Detroit teachers walked the picket line Monday outside some city schools, defying a judge's order to return to work.

Wayne County Circuit Judge Susan Borman last week ordered teachers back to work Monday, which the district said would be used as a planning day. Superintendent William Coleman said he expected the union's 7,000 teachers and 2,000 support personnel to go to work Monday and for students to return to class Tuesday.

But officials with the striking teachers' union said that with no contract agreement, there was no telling whether teachers would obey a judge's back-to-work order.

About 30 teachers picketed outside Martin Luther King High School Monday morning,

"We are out here because of the benefits that they are trying to take from us," said Eumiller Corbitt, the union's representative at King High and a special education teacher with 37 years in the system. "We are concerned about the lack of support" from the district.
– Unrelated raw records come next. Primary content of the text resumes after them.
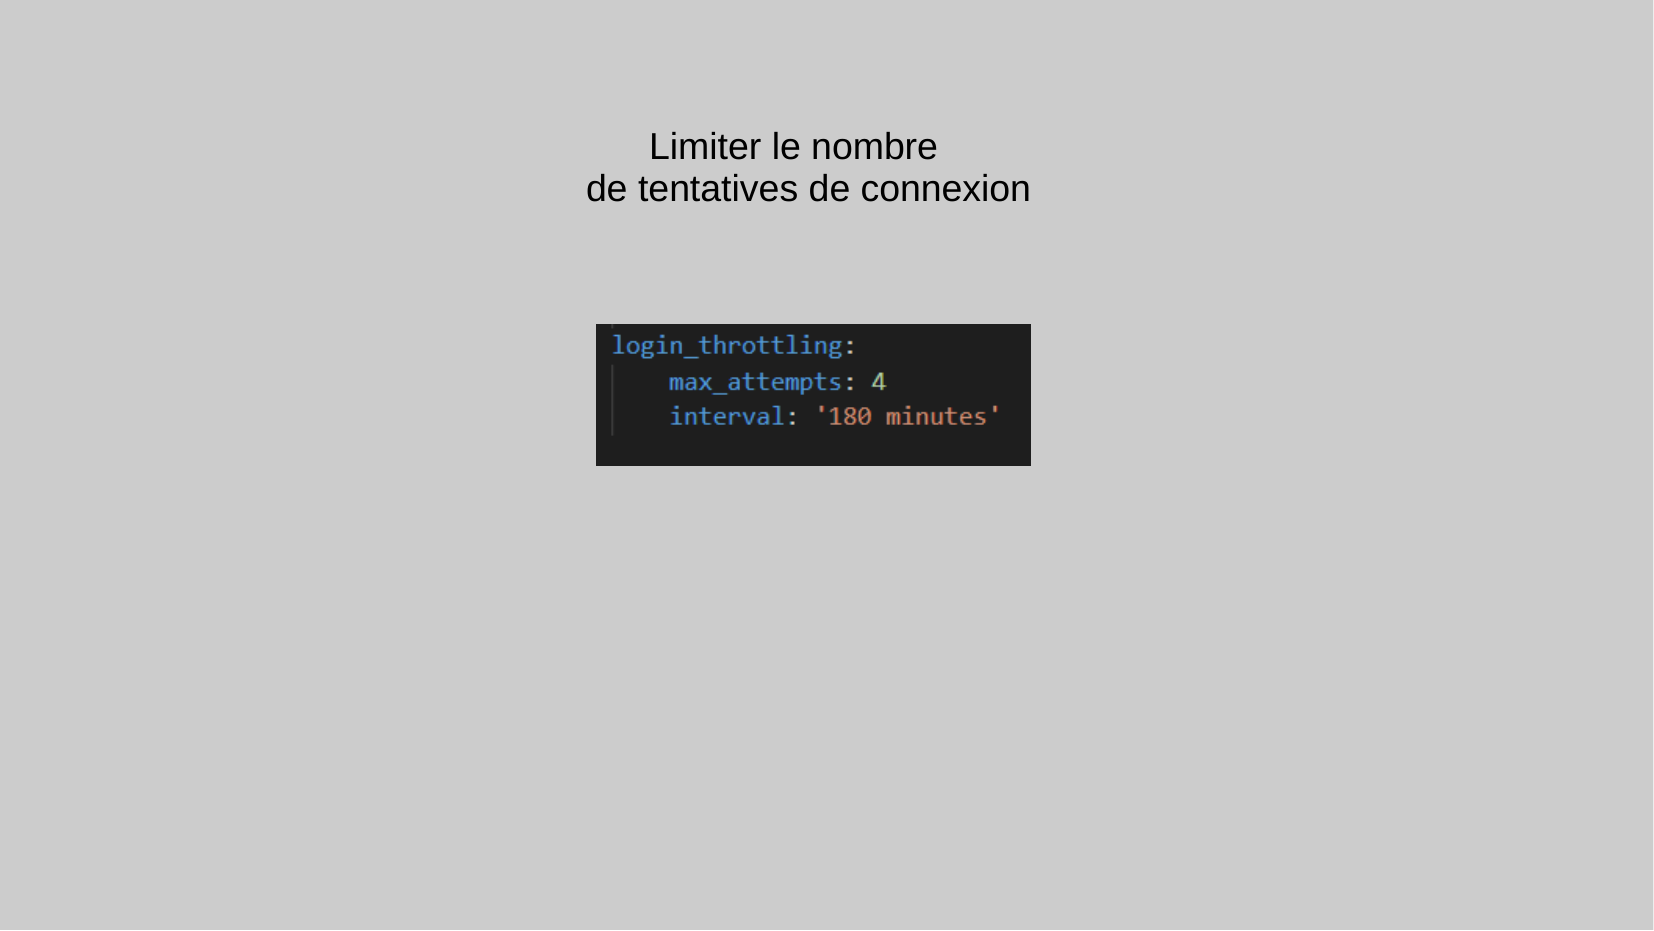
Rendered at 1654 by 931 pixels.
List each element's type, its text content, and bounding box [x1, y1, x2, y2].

picture [596, 324, 1031, 466]
text_box Limiter le nombre de tentatives de connexion [571, 118, 1046, 217]
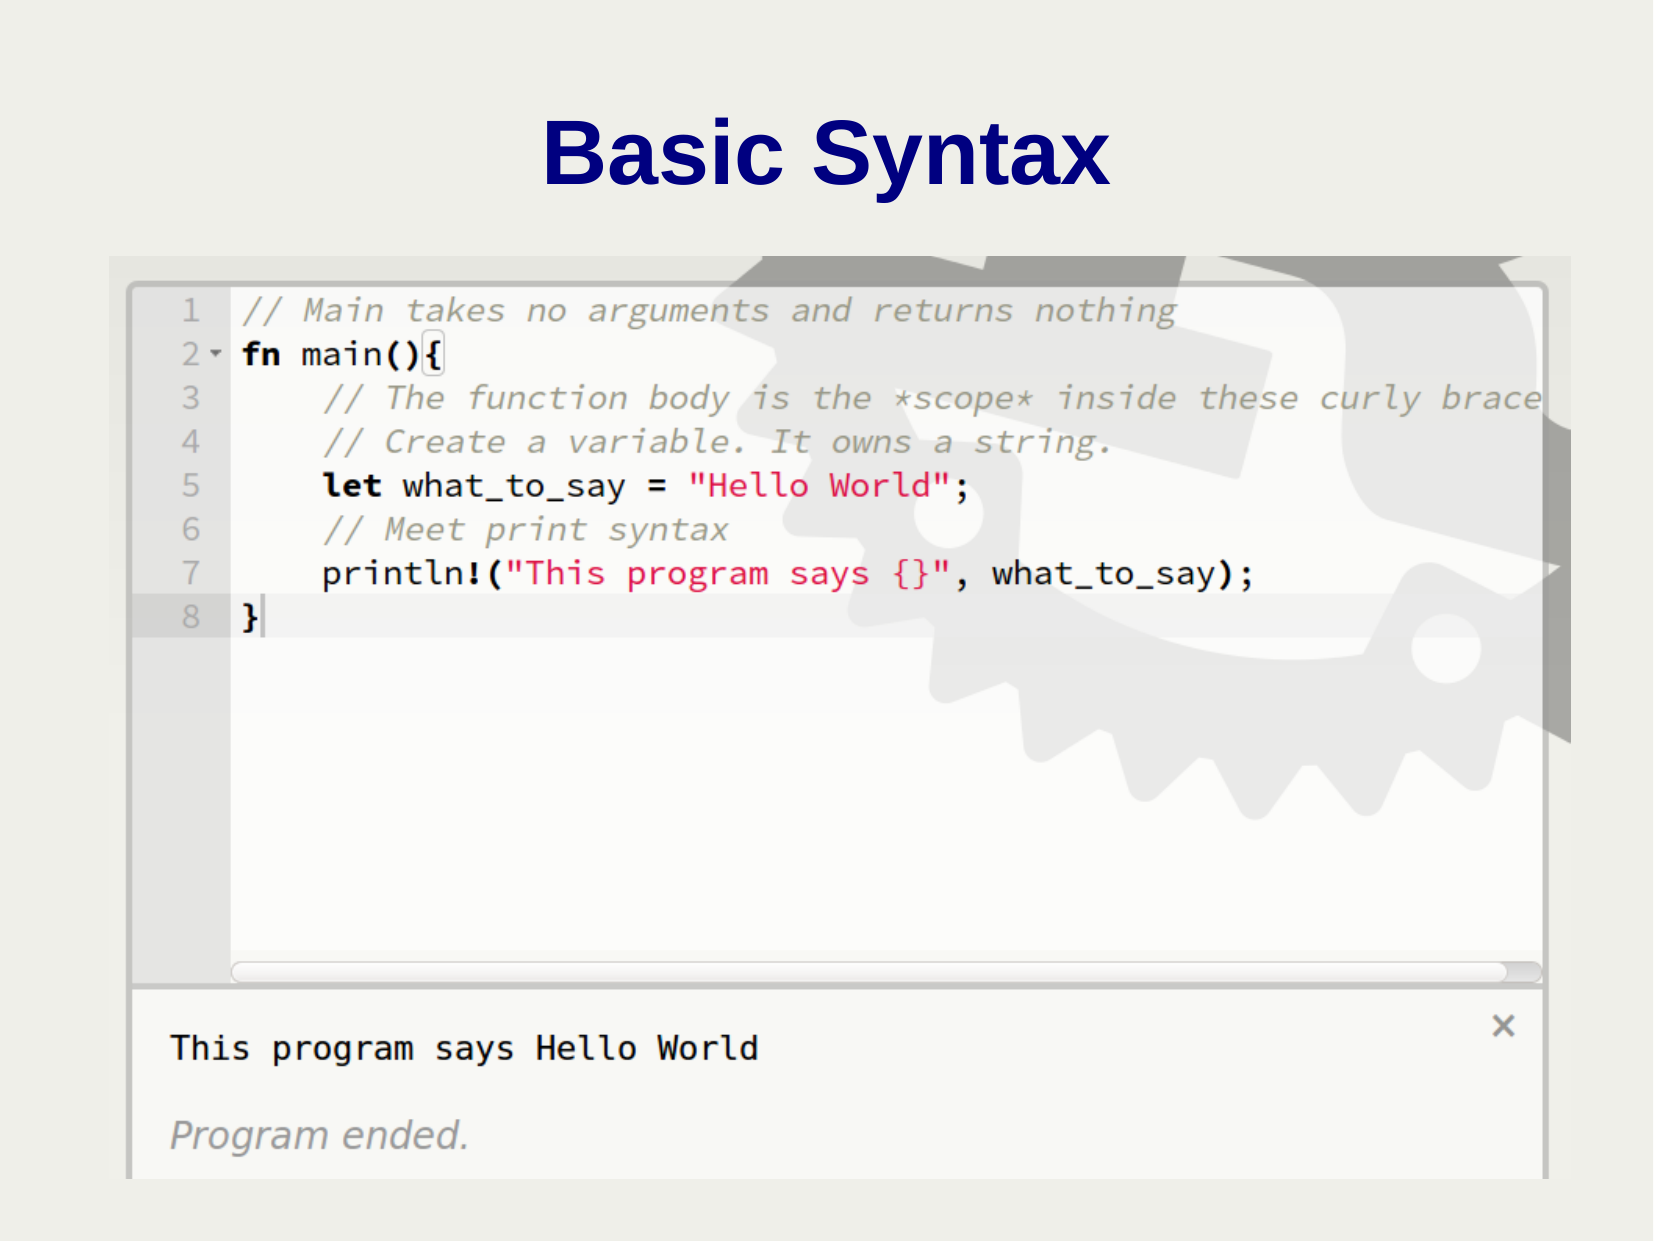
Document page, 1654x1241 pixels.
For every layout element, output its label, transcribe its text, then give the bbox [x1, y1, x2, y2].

title Basic Syntax [82, 49, 1571, 257]
picture [0, 0, 1654, 1241]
State law allows for fines or other kinds of discipline for Detroit Federation of Teachers members who ignore the back-to-work order, Coleman said.

The union struck Aug. 28 after rejecting a two-year contract that would have cut pay 5.5 percent and increased copays for health care. The district is seeking $88 million in concessions from the DFT to help close a $105 million deficit in its $1.36 billion budget for the fiscal year.

The strike began at the start of what was supposed to be a three-day week of preparation for classes, which had been scheduled to start last week. School administrators opened classes for a scheduled half-day Sept. 5, then canceled them indefinitely.